(Data provided Opens)
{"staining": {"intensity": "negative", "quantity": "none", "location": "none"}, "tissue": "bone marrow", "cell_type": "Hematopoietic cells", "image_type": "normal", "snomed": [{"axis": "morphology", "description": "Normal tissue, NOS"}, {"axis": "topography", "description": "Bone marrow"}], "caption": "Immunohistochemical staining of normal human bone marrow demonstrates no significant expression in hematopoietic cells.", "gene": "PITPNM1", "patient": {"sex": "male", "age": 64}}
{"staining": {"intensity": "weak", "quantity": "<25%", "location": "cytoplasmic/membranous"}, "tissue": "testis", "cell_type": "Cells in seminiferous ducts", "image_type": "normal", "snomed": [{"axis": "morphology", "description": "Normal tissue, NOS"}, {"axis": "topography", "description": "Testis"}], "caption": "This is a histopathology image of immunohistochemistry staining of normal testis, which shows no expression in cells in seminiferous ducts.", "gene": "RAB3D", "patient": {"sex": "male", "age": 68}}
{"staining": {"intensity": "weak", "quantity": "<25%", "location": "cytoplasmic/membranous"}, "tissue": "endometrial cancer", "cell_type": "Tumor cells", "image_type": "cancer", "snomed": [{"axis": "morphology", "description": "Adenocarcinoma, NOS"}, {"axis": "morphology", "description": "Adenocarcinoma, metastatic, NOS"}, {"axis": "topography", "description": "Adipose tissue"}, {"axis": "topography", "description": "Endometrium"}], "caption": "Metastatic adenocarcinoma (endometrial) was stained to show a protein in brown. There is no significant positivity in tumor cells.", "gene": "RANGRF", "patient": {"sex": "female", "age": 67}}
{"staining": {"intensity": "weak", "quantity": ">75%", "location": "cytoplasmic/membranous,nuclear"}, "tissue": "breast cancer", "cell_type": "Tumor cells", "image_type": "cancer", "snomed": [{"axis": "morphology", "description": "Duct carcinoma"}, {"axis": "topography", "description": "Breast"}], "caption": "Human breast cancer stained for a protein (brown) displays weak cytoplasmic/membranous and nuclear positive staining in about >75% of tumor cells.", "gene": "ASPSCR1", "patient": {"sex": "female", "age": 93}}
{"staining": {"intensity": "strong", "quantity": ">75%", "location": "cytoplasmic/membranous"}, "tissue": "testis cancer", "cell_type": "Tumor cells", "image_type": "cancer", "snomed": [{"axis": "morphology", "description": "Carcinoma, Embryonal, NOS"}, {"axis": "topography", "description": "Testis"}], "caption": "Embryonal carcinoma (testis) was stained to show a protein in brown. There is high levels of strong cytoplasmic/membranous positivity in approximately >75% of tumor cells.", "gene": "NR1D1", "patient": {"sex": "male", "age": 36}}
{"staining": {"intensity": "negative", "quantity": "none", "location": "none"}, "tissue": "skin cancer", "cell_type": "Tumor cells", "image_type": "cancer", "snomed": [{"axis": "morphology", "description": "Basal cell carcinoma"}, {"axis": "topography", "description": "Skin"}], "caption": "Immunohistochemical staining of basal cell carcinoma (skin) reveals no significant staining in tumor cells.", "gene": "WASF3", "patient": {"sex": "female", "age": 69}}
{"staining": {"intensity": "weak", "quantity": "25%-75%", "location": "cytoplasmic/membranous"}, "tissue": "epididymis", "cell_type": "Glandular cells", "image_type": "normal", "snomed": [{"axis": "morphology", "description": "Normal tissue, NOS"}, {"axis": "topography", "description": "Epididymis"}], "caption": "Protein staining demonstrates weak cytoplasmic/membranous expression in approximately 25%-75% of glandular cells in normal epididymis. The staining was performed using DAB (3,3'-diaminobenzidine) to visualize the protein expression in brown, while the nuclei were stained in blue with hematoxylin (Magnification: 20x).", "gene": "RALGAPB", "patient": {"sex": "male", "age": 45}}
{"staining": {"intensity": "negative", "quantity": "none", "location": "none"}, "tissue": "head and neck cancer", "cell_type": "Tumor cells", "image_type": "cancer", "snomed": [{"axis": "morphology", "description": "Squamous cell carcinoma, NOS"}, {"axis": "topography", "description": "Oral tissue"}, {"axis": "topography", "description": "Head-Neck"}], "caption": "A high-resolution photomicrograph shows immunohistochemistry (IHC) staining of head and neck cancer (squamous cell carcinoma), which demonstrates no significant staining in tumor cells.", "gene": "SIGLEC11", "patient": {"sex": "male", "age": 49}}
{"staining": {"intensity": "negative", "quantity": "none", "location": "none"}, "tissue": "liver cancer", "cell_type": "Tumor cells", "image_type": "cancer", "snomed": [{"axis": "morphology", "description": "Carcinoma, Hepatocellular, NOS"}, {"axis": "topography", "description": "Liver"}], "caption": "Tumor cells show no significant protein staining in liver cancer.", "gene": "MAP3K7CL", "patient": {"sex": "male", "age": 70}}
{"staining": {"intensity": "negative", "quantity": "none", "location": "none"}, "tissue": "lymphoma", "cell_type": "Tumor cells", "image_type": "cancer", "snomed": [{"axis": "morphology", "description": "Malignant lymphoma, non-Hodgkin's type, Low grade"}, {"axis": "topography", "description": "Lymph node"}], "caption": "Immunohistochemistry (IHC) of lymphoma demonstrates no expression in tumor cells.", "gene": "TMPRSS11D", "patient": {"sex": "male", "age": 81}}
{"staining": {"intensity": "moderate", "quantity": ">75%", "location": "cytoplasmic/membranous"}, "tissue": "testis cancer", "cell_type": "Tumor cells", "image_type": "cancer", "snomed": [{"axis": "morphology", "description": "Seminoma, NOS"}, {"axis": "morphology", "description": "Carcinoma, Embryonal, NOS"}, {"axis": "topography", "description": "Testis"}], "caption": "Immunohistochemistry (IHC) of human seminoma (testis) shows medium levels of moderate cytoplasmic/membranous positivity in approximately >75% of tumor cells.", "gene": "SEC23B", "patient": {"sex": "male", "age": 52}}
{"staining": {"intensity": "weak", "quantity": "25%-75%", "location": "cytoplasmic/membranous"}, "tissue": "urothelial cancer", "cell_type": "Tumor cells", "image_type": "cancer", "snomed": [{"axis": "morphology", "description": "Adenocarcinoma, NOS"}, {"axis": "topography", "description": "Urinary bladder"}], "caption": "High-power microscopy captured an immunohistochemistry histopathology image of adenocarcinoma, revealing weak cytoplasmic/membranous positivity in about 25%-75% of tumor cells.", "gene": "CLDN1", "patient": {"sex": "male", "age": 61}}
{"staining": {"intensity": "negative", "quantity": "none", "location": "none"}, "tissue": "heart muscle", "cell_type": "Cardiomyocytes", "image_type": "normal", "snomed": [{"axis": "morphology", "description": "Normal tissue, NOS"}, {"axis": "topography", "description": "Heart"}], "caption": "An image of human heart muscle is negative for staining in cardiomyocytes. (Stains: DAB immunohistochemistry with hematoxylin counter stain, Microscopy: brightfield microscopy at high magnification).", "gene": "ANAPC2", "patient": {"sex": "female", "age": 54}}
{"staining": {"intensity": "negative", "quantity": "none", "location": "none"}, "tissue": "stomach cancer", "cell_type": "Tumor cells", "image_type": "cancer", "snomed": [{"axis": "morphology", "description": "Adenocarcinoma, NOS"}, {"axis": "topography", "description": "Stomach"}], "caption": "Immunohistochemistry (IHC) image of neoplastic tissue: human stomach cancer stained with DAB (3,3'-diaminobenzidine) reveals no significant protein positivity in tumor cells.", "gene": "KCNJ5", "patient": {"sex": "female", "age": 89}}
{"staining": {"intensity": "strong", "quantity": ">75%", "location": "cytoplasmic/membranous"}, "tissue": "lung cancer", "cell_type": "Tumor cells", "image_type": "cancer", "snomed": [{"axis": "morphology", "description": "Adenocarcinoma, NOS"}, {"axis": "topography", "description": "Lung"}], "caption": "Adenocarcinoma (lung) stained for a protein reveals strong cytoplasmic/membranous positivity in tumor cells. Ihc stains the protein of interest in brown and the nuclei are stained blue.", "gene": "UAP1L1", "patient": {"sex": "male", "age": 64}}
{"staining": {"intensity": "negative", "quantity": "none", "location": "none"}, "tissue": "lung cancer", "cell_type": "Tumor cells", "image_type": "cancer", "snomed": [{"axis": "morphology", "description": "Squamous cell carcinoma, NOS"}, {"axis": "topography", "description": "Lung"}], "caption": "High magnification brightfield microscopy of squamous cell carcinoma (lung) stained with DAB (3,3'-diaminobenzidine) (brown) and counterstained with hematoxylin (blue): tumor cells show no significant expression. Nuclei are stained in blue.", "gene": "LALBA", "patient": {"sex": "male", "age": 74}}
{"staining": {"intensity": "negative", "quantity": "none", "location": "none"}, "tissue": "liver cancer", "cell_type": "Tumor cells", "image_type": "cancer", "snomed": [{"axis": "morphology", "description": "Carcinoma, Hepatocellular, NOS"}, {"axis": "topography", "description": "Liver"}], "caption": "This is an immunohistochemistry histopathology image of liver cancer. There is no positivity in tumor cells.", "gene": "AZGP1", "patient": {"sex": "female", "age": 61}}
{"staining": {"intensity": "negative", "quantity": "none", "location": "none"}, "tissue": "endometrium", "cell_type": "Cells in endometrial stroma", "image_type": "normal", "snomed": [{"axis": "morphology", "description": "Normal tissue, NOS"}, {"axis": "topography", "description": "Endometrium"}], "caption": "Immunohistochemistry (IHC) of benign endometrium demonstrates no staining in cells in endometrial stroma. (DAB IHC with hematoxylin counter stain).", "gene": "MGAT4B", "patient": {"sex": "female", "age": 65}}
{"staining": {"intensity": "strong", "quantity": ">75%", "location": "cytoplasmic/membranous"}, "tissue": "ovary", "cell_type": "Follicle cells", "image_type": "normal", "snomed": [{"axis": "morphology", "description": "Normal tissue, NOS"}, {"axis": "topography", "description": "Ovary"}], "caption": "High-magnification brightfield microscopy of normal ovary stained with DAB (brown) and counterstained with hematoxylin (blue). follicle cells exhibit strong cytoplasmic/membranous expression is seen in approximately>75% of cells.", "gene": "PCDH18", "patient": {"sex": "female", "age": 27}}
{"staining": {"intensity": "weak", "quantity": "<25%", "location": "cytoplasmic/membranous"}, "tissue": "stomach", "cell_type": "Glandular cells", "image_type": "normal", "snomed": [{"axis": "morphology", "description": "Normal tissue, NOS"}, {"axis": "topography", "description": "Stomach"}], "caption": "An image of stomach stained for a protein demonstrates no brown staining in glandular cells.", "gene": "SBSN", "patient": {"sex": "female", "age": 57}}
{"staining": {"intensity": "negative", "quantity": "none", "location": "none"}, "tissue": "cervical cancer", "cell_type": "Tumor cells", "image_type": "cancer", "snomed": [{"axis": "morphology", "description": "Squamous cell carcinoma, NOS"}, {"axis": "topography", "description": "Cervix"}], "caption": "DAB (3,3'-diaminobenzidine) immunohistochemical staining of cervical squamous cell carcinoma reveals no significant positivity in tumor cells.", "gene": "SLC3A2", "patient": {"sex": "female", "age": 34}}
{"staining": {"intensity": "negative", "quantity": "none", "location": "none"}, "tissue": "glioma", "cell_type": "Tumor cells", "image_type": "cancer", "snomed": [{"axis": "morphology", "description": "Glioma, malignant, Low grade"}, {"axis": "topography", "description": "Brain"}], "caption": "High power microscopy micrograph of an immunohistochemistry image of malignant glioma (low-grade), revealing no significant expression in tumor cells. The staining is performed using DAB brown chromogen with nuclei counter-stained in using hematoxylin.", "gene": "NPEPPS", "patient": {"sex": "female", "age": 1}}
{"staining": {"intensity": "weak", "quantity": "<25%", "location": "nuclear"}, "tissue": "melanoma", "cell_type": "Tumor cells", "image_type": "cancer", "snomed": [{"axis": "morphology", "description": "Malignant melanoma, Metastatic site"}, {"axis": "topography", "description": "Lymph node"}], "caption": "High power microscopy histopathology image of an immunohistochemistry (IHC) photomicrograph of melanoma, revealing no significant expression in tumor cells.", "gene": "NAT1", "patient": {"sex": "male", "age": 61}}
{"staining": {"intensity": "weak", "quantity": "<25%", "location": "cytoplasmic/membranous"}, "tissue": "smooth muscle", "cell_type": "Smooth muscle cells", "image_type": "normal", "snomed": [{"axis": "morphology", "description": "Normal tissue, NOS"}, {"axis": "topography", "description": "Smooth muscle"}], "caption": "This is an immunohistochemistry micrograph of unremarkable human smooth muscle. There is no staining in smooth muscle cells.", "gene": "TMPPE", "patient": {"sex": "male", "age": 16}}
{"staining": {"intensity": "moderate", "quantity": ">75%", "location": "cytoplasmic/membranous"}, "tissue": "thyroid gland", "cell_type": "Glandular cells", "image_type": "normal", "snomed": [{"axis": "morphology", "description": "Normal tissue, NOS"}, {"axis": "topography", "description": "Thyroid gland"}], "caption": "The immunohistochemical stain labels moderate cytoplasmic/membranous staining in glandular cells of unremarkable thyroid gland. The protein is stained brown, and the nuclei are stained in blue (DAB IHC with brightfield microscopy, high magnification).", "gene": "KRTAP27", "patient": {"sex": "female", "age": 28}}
(Data provided Closes)
## Work required:
Going back over the entries above, copy word for word every line from the one that has "(IHC) of human" on through the one that has "image of human".

## Answer section:
{"staining": {"intensity": "moderate", "quantity": ">75%", "location": "cytoplasmic/membranous"}, "tissue": "testis cancer", "cell_type": "Tumor cells", "image_type": "cancer", "snomed": [{"axis": "morphology", "description": "Seminoma, NOS"}, {"axis": "morphology", "description": "Carcinoma, Embryonal, NOS"}, {"axis": "topography", "description": "Testis"}], "caption": "Immunohistochemistry (IHC) of human seminoma (testis) shows medium levels of moderate cytoplasmic/membranous positivity in approximately >75% of tumor cells.", "gene": "SEC23B", "patient": {"sex": "male", "age": 52}}
{"staining": {"intensity": "weak", "quantity": "25%-75%", "location": "cytoplasmic/membranous"}, "tissue": "urothelial cancer", "cell_type": "Tumor cells", "image_type": "cancer", "snomed": [{"axis": "morphology", "description": "Adenocarcinoma, NOS"}, {"axis": "topography", "description": "Urinary bladder"}], "caption": "High-power microscopy captured an immunohistochemistry histopathology image of adenocarcinoma, revealing weak cytoplasmic/membranous positivity in about 25%-75% of tumor cells.", "gene": "CLDN1", "patient": {"sex": "male", "age": 61}}
{"staining": {"intensity": "negative", "quantity": "none", "location": "none"}, "tissue": "heart muscle", "cell_type": "Cardiomyocytes", "image_type": "normal", "snomed": [{"axis": "morphology", "description": "Normal tissue, NOS"}, {"axis": "topography", "description": "Heart"}], "caption": "An image of human heart muscle is negative for staining in cardiomyocytes. (Stains: DAB immunohistochemistry with hematoxylin counter stain, Microscopy: brightfield microscopy at high magnification).", "gene": "ANAPC2", "patient": {"sex": "female", "age": 54}}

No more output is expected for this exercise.